Task goal:
Could you print each entry below verbatim while omitting the pictures?

[Collected data entries]
──────────

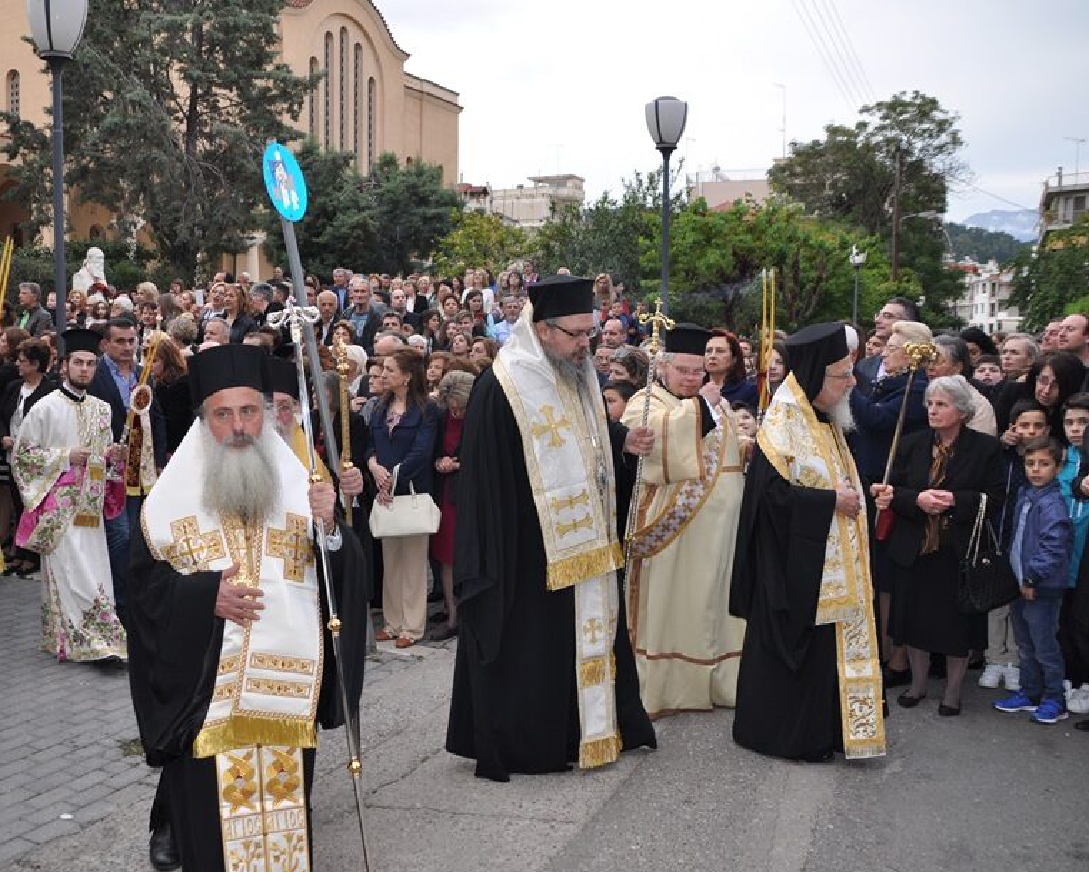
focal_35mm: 34
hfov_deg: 52.3
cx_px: 410
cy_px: 463
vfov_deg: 43.4
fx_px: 1096
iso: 250
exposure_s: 1/200
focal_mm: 18
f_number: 3.5
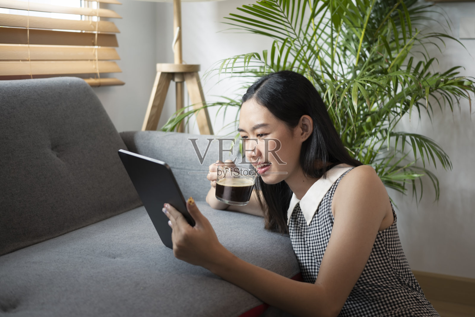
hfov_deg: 43.6
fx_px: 594
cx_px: 238
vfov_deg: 29.9
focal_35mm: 45
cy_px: 158
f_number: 2.8
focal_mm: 45
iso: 500
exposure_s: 1/50
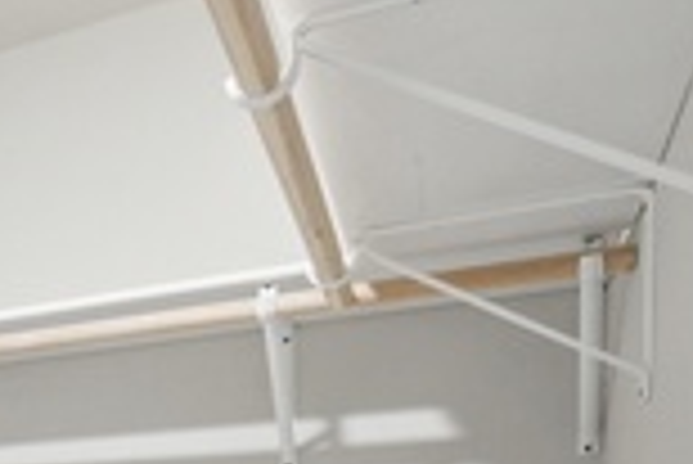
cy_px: 664
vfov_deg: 21.6
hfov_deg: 24.4
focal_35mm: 54
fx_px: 1040
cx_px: -446
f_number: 9
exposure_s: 1/8
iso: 250
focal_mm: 9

──────────

Result of the exercise:
focal_35mm: 34
hfov_deg: 52.3
cx_px: 410
cy_px: 463
vfov_deg: 43.4
fx_px: 1096
iso: 250
exposure_s: 1/200
focal_mm: 18
f_number: 3.5
hfov_deg: 43.6
fx_px: 594
cx_px: 238
vfov_deg: 29.9
focal_35mm: 45
cy_px: 158
f_number: 2.8
focal_mm: 45
iso: 500
exposure_s: 1/50
cy_px: 664
vfov_deg: 21.6
hfov_deg: 24.4
focal_35mm: 54
fx_px: 1040
cx_px: -446
f_number: 9
exposure_s: 1/8
iso: 250
focal_mm: 9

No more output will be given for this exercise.